Recently we had the opportunity to assist one of our customers who is using our SharePoint service to build dashboards. We used Excel Services to take advantage of Excel's charting and Pivot Table functionality to easily allow users to update and create new metrics. Some of the data for their dashboard comes from an applications they host on-premise and some are other cloud services not hosted by us. In order to connect their data we leveraged an ODBC driver from RSSBus.
Here's how it was done:
First the ODBC drive has to be installed on the web front ends in the farm. Our technical support team handles this for our customers since customers don't have access to them (except when the customer is using dedicated SharePoint).
The ODBC connection is then configured as a System DSN.
Next the ODBC driver is added as a Trusted Provider in Central Admin Excel Services as an OLE type.
Next we setup a Secure Store Service Application for the customer using a service account that has permission to execute the ODBC connection. Note, the RSSBus ODBC drivers securely store the credentials to the actual data source so this set of credentials is just for Excel Services to make the connection. If you are in your own environment or a dedicated environment you could also setup the Excel Services Unattended account and that would take the place of the Secure Store Application.
With this in place the rest is up to Excel. In Excel create the Data Connection as an OLE DB type that references the DSN name you created.
There are some options to set here - the most important is Authentication - this should be set to SSS and the name of the Secure Store Application you created needs to go here. Or, if you are using the unattended account you set it to None. There are many ways you can save the connection: inside the workbook or to an ODC file which can be published to a Data Connection library.

▸ PROBLEM TO WORK ON: Continue the walkthrough above on connecting SharePoint Excel Services dashboards to outside data through an ODBC driver, picking up after its last sentence.

▸ SUPPLIED INFORMATION:
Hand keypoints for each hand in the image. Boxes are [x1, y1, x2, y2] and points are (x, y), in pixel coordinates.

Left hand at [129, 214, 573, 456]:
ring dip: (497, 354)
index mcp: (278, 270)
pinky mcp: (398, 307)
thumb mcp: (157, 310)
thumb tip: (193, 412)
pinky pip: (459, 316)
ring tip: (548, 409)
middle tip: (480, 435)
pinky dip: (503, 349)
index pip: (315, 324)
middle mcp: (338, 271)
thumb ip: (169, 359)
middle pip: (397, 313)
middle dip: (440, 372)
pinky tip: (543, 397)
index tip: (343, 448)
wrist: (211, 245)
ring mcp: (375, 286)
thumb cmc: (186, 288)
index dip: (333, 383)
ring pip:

▸ OUTPUT:
It is worth mentioning a basic here: The workbook (Excel file) and, if you decided to use one, the ODC must be in trusted locations as defined in Excel Services.
Save the workbook to your Document Library and then you can use the Excel Web Access web part to show pieces or the entire Excel file. In the web part properties you have options to allow users to initiate data refresh. Since doing this from the web part does not save the file, the data will be updated but the file will display the data as it was the last time it was saved.
You can also set the refresh options in the workbook to refresh on open (which will cause the web part to load current data each time a user views it) or to refresh on a set interval.
In the end you create a dashboard that connects to data and has the ability to be up to date in real-time. Designing the metrics is easy for anyone familiar with Excel and everything is secure and abstracted so users can only see the data you publish and have no direct access to the data source(s).